The neighborhood has a number of parks where people can gather, socialize, and play sports. On the Williamsburg-Greenpoint border lies McCarren Park. The park features a turf playing field, track, and passive recreational space. In addition, the McCarren Pool, which was formerly abandoned then used for a concert venue, is in the process of rehabilitation and will reopen for its original use. Currently, a skate park on the Southern side of the pool complex is open. In addition, McGorlick Park and the East River State Park provide access to open space for Greenpoint residents.
The challenge for Greenpoint will be to accommodate the existing Polish enclave, the newer Latino immigrants, and also young professionals, artists, and others who have recently relocated to the area from Manhattan. Context sensitive solutions for newer residential developments must be considered to preserve the unique aspects of the neighborhood. In addition, income disparities between the different groups that are living here must be addressed in terms of affordable housing, social services, mobility, and access.

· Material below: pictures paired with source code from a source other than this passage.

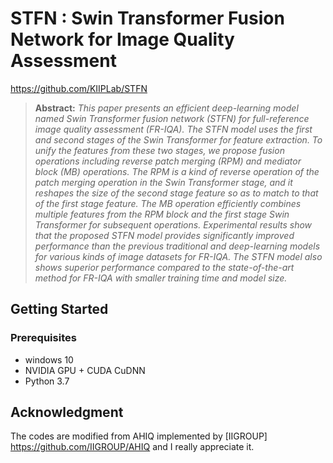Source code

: # STFN : Swin Transformer Fusion Network for Image Quality Assessment
https://github.com/KIIPLab/STFN



> **Abstract:** *This paper presents an efficient deep-learning model named Swin Transformer fusion network
(STFN) for full-reference image quality assessment (FR-IQA). The STFN model uses the first and second
stages of the Swin Transformer for feature extraction. To unify the features from these two stages, we
propose fusion operations including reverse patch merging (RPM) and mediator block (MB) operations.
The RPM is a kind of reverse operation of the patch merging operation in the Swin Transformer stage, and
it reshapes the size of the second stage feature so as to match to that of the first stage feature. The MB
operation efficiently combines multiple features from the RPM block and the first stage Swin Transformer
for subsequent operations. Experimental results show that the proposed STFN model provides significantly
improved performance than the previous traditional and deep-learning models for various kinds of image
datasets for FR-IQA. The STFN model also shows superior performance compared to the state-of-the-art
method for FR-IQA with smaller training time and model size.* 



## Getting Started

### Prerequisites
- windows 10
- NVIDIA GPU + CUDA CuDNN
- Python 3.7




## Acknowledgment
The codes are modified from AHIQ implemented by [IIGROUP] https://github.com/IIGROUP/AHIQ and I really appreciate it.


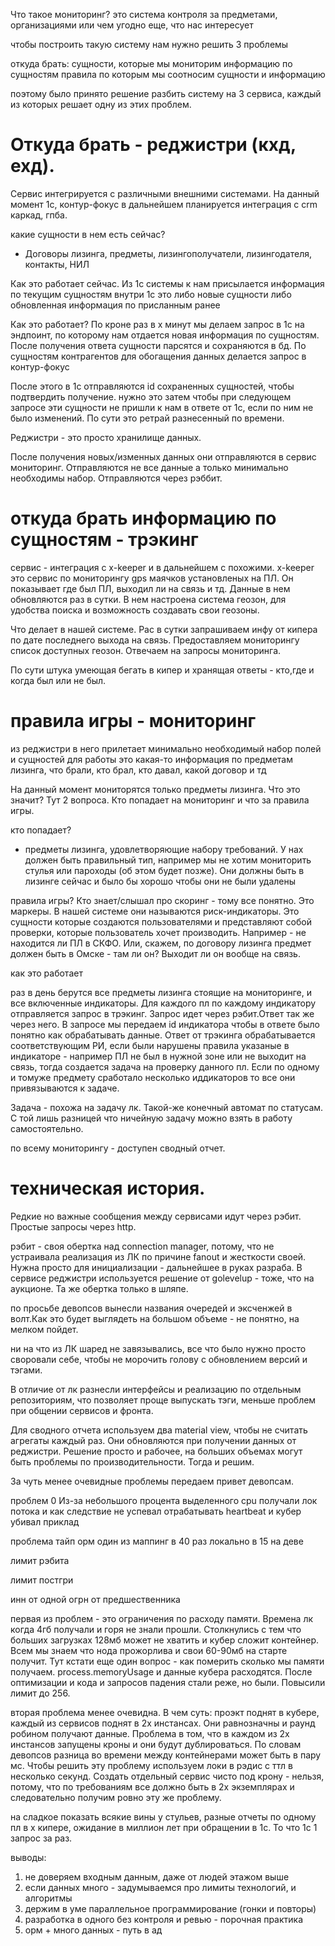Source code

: Что такое мониторинг?
это система контроля за предметами, организациями или чем угодно еще, что нас интересует

чтобы построить такую систему нам нужно решить 3 проблемы

откуда брать:
  сущности, которые мы мониторим
  информацию по сущностям
  правила по которым мы соотносим сущности и информацию

поэтому было принято решение разбить систему на 3 сервиса,
каждый из которых решает одну из этих проблем.

# Откуда брать -  реджистри (кхд, ехд).

Сервис интегрируется с различными внешними системами. На данный момент 1с, контур-фокус
в дальнейшем планируется интеграция с crm каркад, гпба.

какие сущности в нем есть сейчас?
- Договоры лизинга, предметы, лизингополучатели, лизингодателя, контакты, НИЛ

Как это работает сейчас. Из 1с системы к нам присылается информация по текущим сущностям внутри 1с
это либо новые сущности либо обновленная информация по присланным ранее

Как это работает?
По кроне раз в х минут мы делаем запрос в 1с на эндпоинт,
по которому нам отдается новая информация по сущностям.
После получения ответа сущности парсятся и сохраняются в бд.
По сущностям контрагентов для обогащения данных делается запрос в контур-фокус

После этого в 1с отправляются id сохраненных сущностей, чтобы подтвердить получение.
нужно это затем чтобы при следующем запросе эти сущности не пришли к нам в ответе от 1с,
если по ним не было изменений. По сути это ретрай разнесенный по времени.

Реджистри - это просто хранилище данных.

После получения новых/изменных данных они отправляются в сервис мониторинг.
Отправляются не все данные а только минимально необходимы набор. Отправляются через рэббит.


# откуда брать информацию по сущностям - трэкинг

сервис - интеграция с x-keeper и в дальнейшем с похожими. x-keeper это сервис по мониторингу gps маячков установленых на ПЛ. Он показывает где был ПЛ, выходил ли на связь и тд. Данные в нем обновляются раз в сутки. В нем настроена система геозон, для удобства поиска и возможность создавать свои геозоны.

Что делает в нашей системе. Рас в сутки запрашиваем инфу от кипера по дате последнего выхода на связь. Предоставляем мониторингу список доступных геозон. Отвечаем на запросы мониторинга.

По сути штука умеющая бегать в кипер и хранящая ответы - кто,где и когда был или не был.

# правила игры - мониторинг

из реджистри в него прилетает минимально необходимый набор полей и сущностей для работы
это какая-то информация по предметам лизинга, что брали, кто брал, кто давал, какой договор и тд

На данный момент мониторятся только предметы лизинга. Что это значит? Тут 2 вопроса. Кто попадает на мониторинг и что за правила игры.

кто попадает?
- предметы лизинга, удовлетворяющие набору требований. У нах должен быть правильный тип, например мы не хотим мониторить стулья или пароходы (об этом будет позже). Они должны быть в лизинге сейчас и было бы хорошо чтобы они не были удалены

правила игры?
Кто знает/слышал про скоринг - тому все понятно. Это маркеры. В нашей системе они называются риск-индикаторы. Это сущности которые создаются пользователями и представляют собой проверки, которые пользователь хочет производить. Например - не находится ли ПЛ в СКФО. Или, скажем, по договору лизинга предмет должен быть в Омске - там ли он? Выходит ли он вообще на связь.

как это работает

раз в день берутся все предметы лизинга стоящие на мониторинге, и все включенные индикаторы. Для каждого пл по каждому индикатору отправляется запрос в трэкинг. Запрос идет через рэбит.Ответ так же через него. В запросе мы передаем id индикатора чтобы в ответе было понятно как обрабатывать данные. Ответ от трэкинга обрабатывается соответствующим РИ, если были нарушены правила указаные в индикаторе - например ПЛ не был в нужной зоне или не выходит на связь, тогда создается задача на проверку данного пл. Если по одному и томуже предмету сработало несколько иддикаторов то все они привязываются к задаче.

Задача - похожа на задачу лк. Такой-же конечный автомат по статусам. С той лишь разницей что ничейную задачу можно взять в работу самостоятельно.

по всему мониторингу - доступен сводный отчет.

# техническая история.

Редкие но важные сообщения между сервисами идут через рэбит. Простые запросы через http.

рэбит - своя обертка над connection manager, потому, что не устраивала реализация из ЛК по причине fanout и жесткости своей. Нужна просто для инициализации - дальнейшее в руках разраба. В сервисе реджистри используется решение от golevelup - тоже, что на аукционе. Та же обертка только в шляпе.

по просьбе девопсов вынесли названия очередей и эксченжей в волт.Как это будет выглядеть на большом объеме - не понятно, на мелком пойдет.

ни на что из ЛК шаред не завязывались, все что было нужно просто своровали себе, чтобы не морочить голову с обновлением версий и тэгами.

В отличие от лк разнесли интерфейсы и реализацию по отдельным репозиториям,
что позволяет проще выпускать тэги, меньше проблем при общении сервисов и фронта.

Для сводного отчета используем два material view, чтобы не считать агрегаты каждый раз. Они обновляются при получении данных от реджистри. Решение просто и рабочее, на больших объемах могут быть проблемы по производительности. Тогда и решим.

За чуть менее очевидные проблемы передаем привет девопсам. 

проблем 0 
Из-за небольшого процента выделенного cpu получали лок потока и как следствие не успевал отрабатывать heartbeat и кубер убивал приклад

проблема тайп орм один из маппинг в 40 раз локально в 15 на деве

лимит рэбита

лимит постгри

инн от одной огрн от предшественника

первая из проблем - это ограничения по расходу памяти. Времена лк когда 4гб получали и горя не знали прошли. Столкнулись с тем что больших загрузках 128мб может не хватить и кубер сложит контейнер. Всем мы знаем что нода прожорлива и свои 60-90мб на старте получит. Тут кстати еще один вопрос - как померить сколько мы памяти получаем. process.memoryUsage и данные кубера расходятся.
После оптимизации и кода и запросов падения стали реже, но были. Повысили лимит до 256.

вторая проблема менее очевидна. В чем суть: проэкт поднят в кубере, каждый из сервисов поднят в 2х инстансах. Они равнозначны и раунд робином получают данные. Проблема в том, что в каждом из 2х инстансов запущены кроны и они будут дублироваться. По словам девопсов разница во времени между контейнерами может быть в пару мс. Чтобы решить эту проблему используем локи в рэдис с ттл в несколько секунд. Создать отдельный сервис чисто под крону - нельзя, потому, что по требованиям
все должно быть в 2х экземплярах и следовательно получим ровно эту же проблему.

на сладкое показать всякие вины у стульев, разные отчеты по одному пл в х кипере, ожидание в миллион лет при обращении в 1с. То что 1с 1 запрос за раз.



выводы:

1) не доверяем входным данным, даже от людей этажом выше
2) если данных много - задумываемся про лимиты технологий, и алгоритмы
3) держим в уме параллельное программирование (гонки и повторы)
4) разработка в одного без контроля и ревью - порочная практика
5) орм + много данных - путь в ад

As immigrant-heavy communities in Manhattan are ripe for redevelopment, gentrification seems to be a constant struggle. I set out to learn about gentrification in the Lower East Side (LES) and realized that the remaining traces of ethnic enclaves represent a large community of immigrants that still call LES home. The Avenue of Immigrants Walking Tours help you navigate LES and highlight many culturally significant places throughout the neighborhood. Many of the locations have survived the most recent wave of gentrification, but some have been replaced.

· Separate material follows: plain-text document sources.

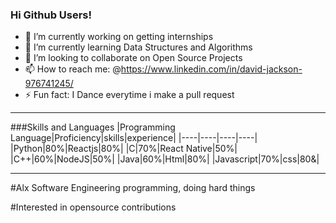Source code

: ### Hi Github Users!


- 🔭 I’m currently working on getting internships
- 🌱 I’m currently learning Data Structures and Algorithms 
- 👯 I’m looking to collaborate on Open Source Projects
- 📫 How to reach me: @https://www.linkedin.com/in/david-jackson-976741245/
- ⚡ Fun fact: I Dance everytime i make a pull request 

-----
###Skills and Languages
|Programming Language|Proficiency|skills|experience|
|----|----|----|----|
|Python|80%|Reactjs|80%|
|C|70%|React Native|50%|
|C++|60%|NodeJS|50%|
|Java|60%|Html|80%|
|Javascript|70%|css|80&|




----
#Alx Software Engineering programming, doing hard things

#Interested in opensource contributions
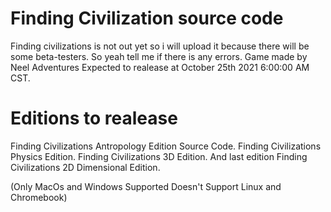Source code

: # Finding Civilization source code
Finding civilizations is not out yet so i will upload it because there will be some beta-testers.
So yeah tell me if there is any errors.
Game made by Neel Adventures
Expected to realease at October 25th 2021 6:00:00 AM CST.

# Editions to realease
Finding Civilizations Antropology Edition Source Code.
Finding Civilizations Physics Edition.
Finding Civilizations 3D Edition.
And last edition Finding Civilizations 2D Dimensional Edition.

(Only MacOs and Windows Supported Doesn't Support Linux and Chromebook)

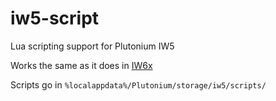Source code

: # iw5-script

Lua scripting support for Plutonium IW5

Works the same as it does in [IW6x](https://github.com/XLabsProject/iw6x-client/wiki/Scripting)

Scripts go in `%localappdata%/Plutonium/storage/iw5/scripts/`
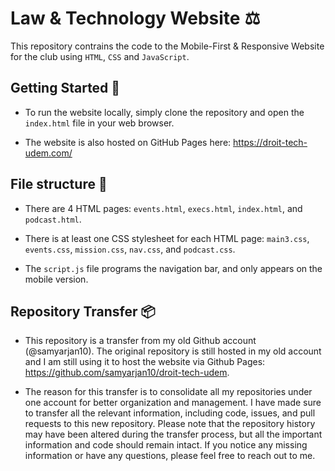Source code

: # Law & Technology Website ⚖️

This repository contrains the code to the Mobile-First & Responsive Website for the club using `HTML`, `CSS` and `JavaScript`.

## Getting Started 🚀
* To run the website locally, simply clone the repository and open the `index.html` file in your web browser. 

* The website is also hosted on GitHub Pages here: https://droit-tech-udem.com/

## File structure 📁
* There are 4 HTML pages: `events.html`, `execs.html`, `index.html`, and `podcast.html`.

* There is at least one CSS stylesheet for each HTML page: `main3.css`, `events.css`, `mission.css`, `nav.css`, and `podcast.css`.

* The `script.js` file programs the navigation bar, and only appears on the mobile version.

## Repository Transfer 📦
* This repository is a transfer from my old Github account (@samyarjan10). The original repository is still hosted in my old account and I am still using it to host the website via Github Pages: https://github.com/samyarjan10/droit-tech-udem.

* The reason for this transfer is to consolidate all my repositories under one account for better organization and management. I have made sure to transfer all the relevant information, including code, issues, and pull requests to this new repository. Please note that the repository history may have been altered during the transfer process, but all the important information and code should remain intact. If you notice any missing information or have any questions, please feel free to reach out to me.

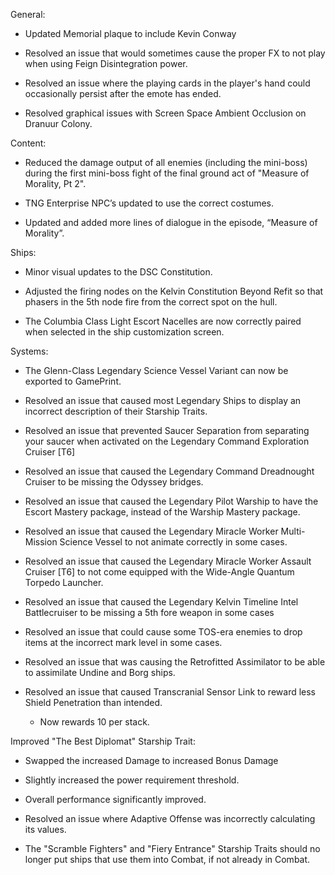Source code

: General:

   * Updated Memorial plaque to include Kevin Conway

   * Resolved an issue that would sometimes cause the proper FX to not play when using 
     Feign Disintegration power.

   * Resolved an issue where the playing cards in the player's hand could occasionally 
    persist after the emote has ended.

   * Resolved graphical issues with Screen Space Ambient Occlusion on Dranuur Colony.

 
Content:

   * Reduced the damage output of all enemies (including the mini-boss) during the first 
    mini-boss fight of the final ground act of "Measure of Morality, Pt 2".

   * TNG Enterprise NPC’s updated to use the correct costumes.

   * Updated and added more lines of dialogue in the episode, “Measure of Morality”.

 
Ships:

   * Minor visual updates to the DSC Constitution.

   * Adjusted the firing nodes on the Kelvin Constitution Beyond Refit so that phasers 
    in the 5th node fire from the correct spot on the hull.

   * The Columbia Class Light Escort Nacelles are now correctly paired when selected 
    in the ship customization screen.

 
Systems:

   * The Glenn-Class Legendary Science Vessel Variant can now be exported to GamePrint.

   * Resolved an issue that caused most Legendary Ships to display an incorrect
    description of their Starship Traits.

   * Resolved an issue that prevented Saucer Separation from separating your saucer 
    when activated on the Legendary Command Exploration Cruiser [T6]

   * Resolved an issue that caused the Legendary Command Dreadnought Cruiser to be missing the Odyssey bridges.

   * Resolved an issue that caused the Legendary Pilot Warship to have the Escort Mastery package, 
    instead of the Warship Mastery package.

   * Resolved an issue that caused the Legendary Miracle Worker Multi-Mission Science Vessel 
    to not animate correctly in some cases.

   * Resolved an issue that caused the Legendary Miracle Worker Assault Cruiser [T6] to not come 
    equipped with the Wide-Angle Quantum Torpedo Launcher.

   * Resolved an issue that caused the Legendary Kelvin Timeline Intel Battlecruiser 
    to be missing a 5th fore weapon in some cases

   * Resolved an issue that could cause some TOS-era enemies to drop items at the incorrect 
    mark level in some cases.

   * Resolved an issue that was causing the Retrofitted Assimilator to be able to assimilate 
    Undine and Borg ships.

   * Resolved an issue that caused Transcranial Sensor Link to reward less Shield Penetration than intended.
     * Now rewards 10 per stack.

Improved "The Best Diplomat" Starship Trait:

   * Swapped the increased Damage to increased Bonus Damage

   * Slightly increased the power requirement threshold.

   * Overall performance significantly improved.

* Resolved an issue where Adaptive Offense was incorrectly calculating its values.

* The "Scramble Fighters" and "Fiery Entrance" Starship Traits should no longer put ships that use them into Combat, if not already in Combat.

Some of the most significant and interesting locations were the streets that demonstrated the cultural “mash-up” that is a result of many different immigrant communities living there over the years (see East Broadway photos). Some other notable locations include: historic Chinese owned businesses, Puerto Rican/Latino cultural centers, an art and activism center, religious buildings, and places to eat. For example, Quong Yuen Shing Importing is in the heart of Chinatown and is noted as one of the first locations to provide “key services to early Chinese male immigrants;” the building at this address appears to serve a similar purpose today. Other landmarks on the tour have been replaced and new development has begun. This was the case for Gretel’s Bake Shop, “a Jewish Bakery established in the early 1930’s,” which is now a vacant lot owned by JP Hester Inc. (for other tour location examples, see photos). The Clemente Soto Velez Center is an institution that “promotes artists and events that reflect the cultural diversity of the Lower East Side and the city as a whole.” The Velez Center is an example of the community-based organizations that could be integral for supporting residents in LES through gentrification and the transition to different types of development.
Much of the redevelopment is expected, but it puts economically vulnerable communities at risk for being pushed out of their homes. I spoke to Anne Frederick at the Hester Street Collaborative about gentrification issues and their impact on immigrant communities. Her organization tries to make public space redevelopment more transparent and inclusive by engaging LES immigrant communities in the capital process. By coordinating with “anchor organizations” in the region, The Collaborative has managed to nurture the community and include community voices that may not have been part of the decision-making process. Frederick explained that “these types of services can hold a community together and help people leverage resources to pull themselves out of poverty and support each other.”
After speaking with Anne and experiencing many sites on the walking tour, I realized that a neighborhood that many regard as being lost to gentrification actually still has strong ethnic enclaves, newly arriving immigrants and a fairly strong sense of community. The identities of these communities shine through in commercial signage, businesses that offer cultural services, community centers and religious establishments that can be seen throughout the walking tour. In this shifting landscape, Hester Street Collaborative is taking positive steps to protect residents and reach out to these establishments that deserve a say in the redevelopment of their neighborhood.